O local ainda é uma referência da vida política e cultural de Campo Grande, onde a boa resenha olho no olho sobre os rumos da cidade e do Estado, regada ao chope, pastel frito e música ao vi9vo, flui com fofocas, intrigas sobre os adversários e manifestações de toda ordem partidária. A temática política da peça cria uma conexão com velhas discussões no Bar do Zé, fundado em 1953: continuísmo no poder, indignações populares e… corrupção.
Reflexões pela arte
Produção do Grupo Clowns de Shakespeare, de Natal (RN), “UBU – O que é Bom Tem que Continuar” estreou no Festival Campão Cultural, depois de ser montado sem financiamentos e por meio de uma campanha de arrecadação de fundos, com o apoio de outros grupos teatrais. “O Campão foi fundamental pra gente finalizar a montagem e fazer a estreia aqui foi muito especial, com recepção muito boa do público”, disse o diretor Fernando Yamamoto.

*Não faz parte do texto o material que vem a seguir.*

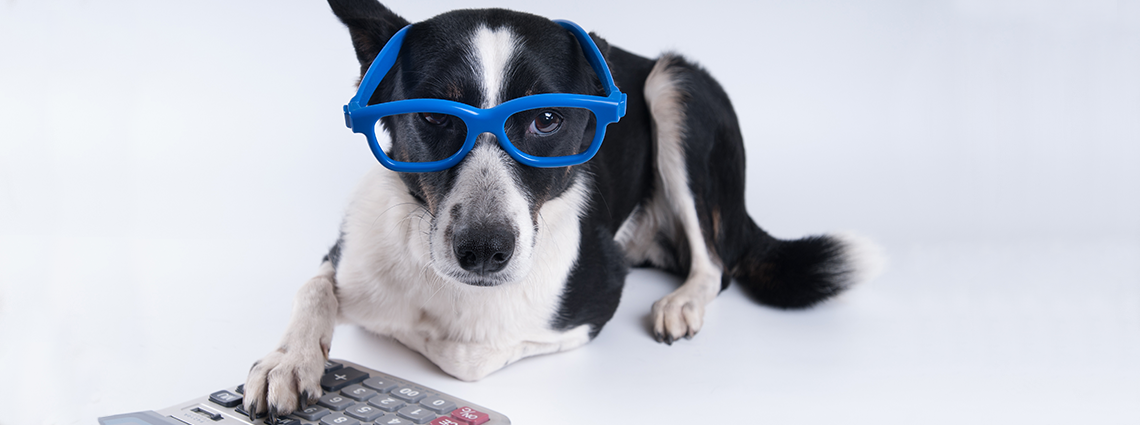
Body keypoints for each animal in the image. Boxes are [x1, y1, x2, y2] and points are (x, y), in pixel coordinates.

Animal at [245, 0, 875, 417]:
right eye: (433, 116)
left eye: (547, 119)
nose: (483, 252)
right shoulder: (347, 247)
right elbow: (314, 286)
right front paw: (288, 361)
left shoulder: (592, 299)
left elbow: (461, 354)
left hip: (677, 89)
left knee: (716, 261)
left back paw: (682, 302)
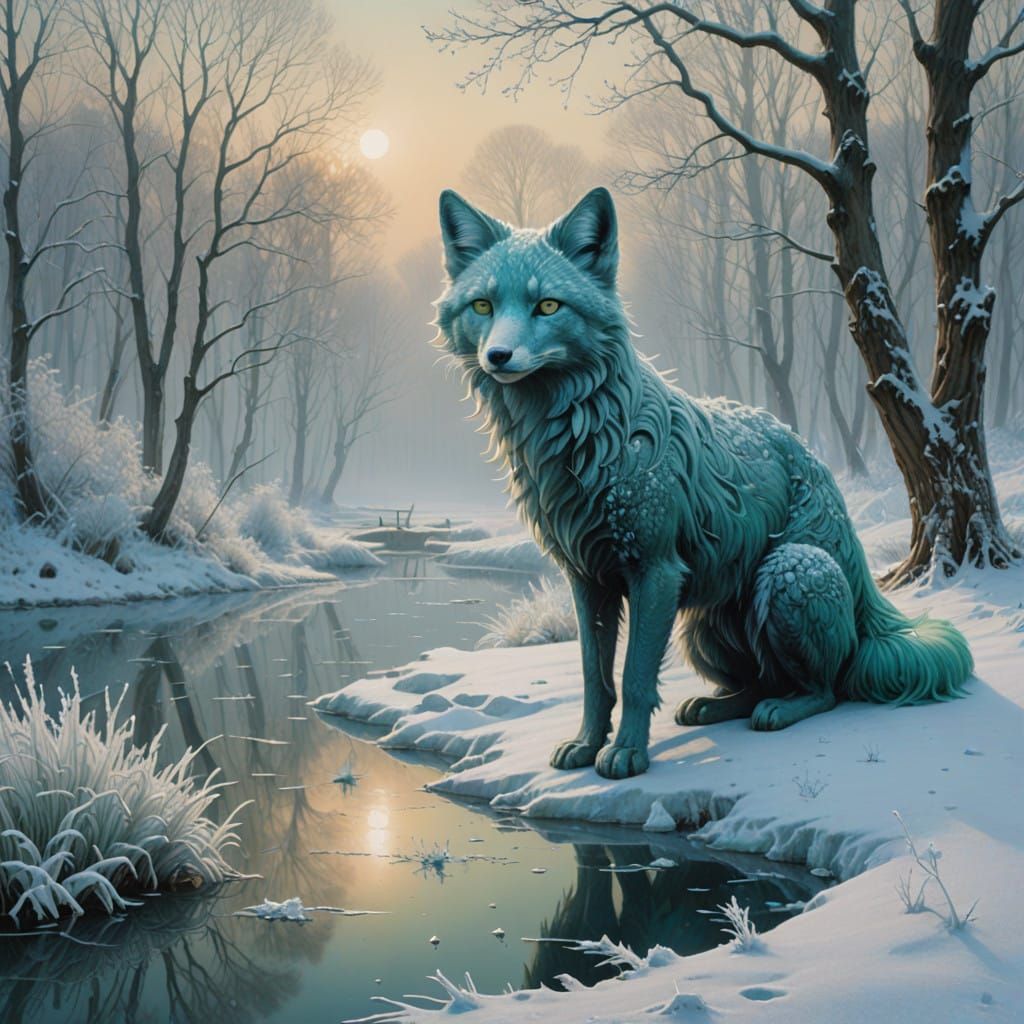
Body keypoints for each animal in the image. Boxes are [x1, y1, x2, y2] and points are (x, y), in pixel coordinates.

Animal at [435, 186, 973, 780]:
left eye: (548, 306)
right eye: (483, 306)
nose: (498, 356)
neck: (586, 437)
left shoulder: (656, 572)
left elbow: (634, 677)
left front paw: (626, 754)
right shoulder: (586, 579)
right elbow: (594, 678)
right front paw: (584, 745)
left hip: (787, 572)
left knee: (827, 687)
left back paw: (779, 711)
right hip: (702, 623)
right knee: (758, 680)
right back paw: (712, 706)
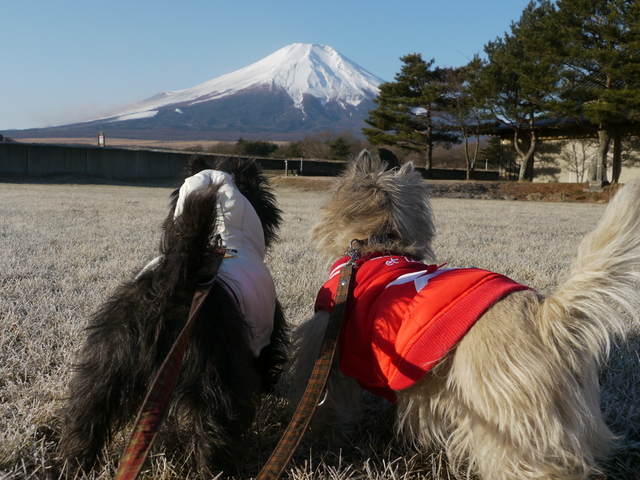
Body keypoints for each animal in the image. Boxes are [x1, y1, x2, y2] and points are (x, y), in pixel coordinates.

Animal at [58, 155, 288, 476]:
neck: (228, 236)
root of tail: (176, 282)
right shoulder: (266, 335)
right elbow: (267, 364)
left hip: (109, 363)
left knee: (87, 414)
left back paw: (75, 464)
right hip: (215, 375)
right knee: (215, 433)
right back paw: (218, 470)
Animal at [292, 151, 640, 480]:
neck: (380, 244)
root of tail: (544, 316)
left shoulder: (327, 341)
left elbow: (328, 400)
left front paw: (323, 434)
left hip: (508, 421)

Segundo ele, o texto da história inspirada no clássico “Ubu Rei” (1896), do francês Alfred Jarry – que já tem como referência Édipo Rei, de Sófocles – não é uma coincidência da realidade brasileira e latina. “Por mais que você não faça ligação direta, com toda essa polarização precisamos buscar um diálogo que não está acontecendo na sociedade. Pela força poética e da arte, podemos gerar uma reflexão nas pessoas independente do lado que estiverem”, disse.
Yamamoto imaginou uma continuação desse texto, considerado um marco do “teatro do absurdo” e da temática política. Na história original, Pai Ubu assassina o rei e começa a matar a população e tomar seu dinheiro para garantir o trono. Na versão potiguar, os golpistas encontram cúmplices com a mesma índole e fazem de tudo para se perpetuar no poder. “Discutimos as mesmas questões que Jarry abordou, mas aproximamos isso mais do nosso universo latino-americano”, explica.
Platéia interage
A história contada é muito crítica e ácida, levando as pessoas a uma releitura política de seu país e renovar conceitos e posicionamentos. A plateia se divertiu muito com a excelente apresentação e suas sutis pinceladas políticas, que para o bom entendedor basta. “Discute o momento do país, mas sem abrir mão da linguagem popular, da linguagem cômica, de uma comunicação direta com o público, sem precisar citar X ou Y”, segundo o diretor.
A peça foi pensada para ir às ruas, para chegar às pessoas que normalmente não vão ao teatro, e a força poética e suas reflexões sobre temas importantes do cotidiano nacional prenderam a atenção do público, havendo, durante uma hora de encenação, uma troca de “diálogos” entre atores e espectadores. Estes, por alguns momentos, se inserem na teatralidade como coadjuvantes do “marketing” populista do Rei Ubu pela sua reeleição.
Durante a encenação do que seria a produção do programa eleitoral, a plateia acena as bandeiras (brancas) e Ubu beija os populares e dança forró com uma espectadora, por coincidência a também atriz de teatro campo-grandense Fernanda Kunzler. “Assisti as duas apresentações (a primeira foi na Praça Ary Coelho, na sexta-feira, 14) e achei uma peça coesa, dinâmica e lúdica. De fato, um espetáculo, e o improviso da dança foi divertido”, disse.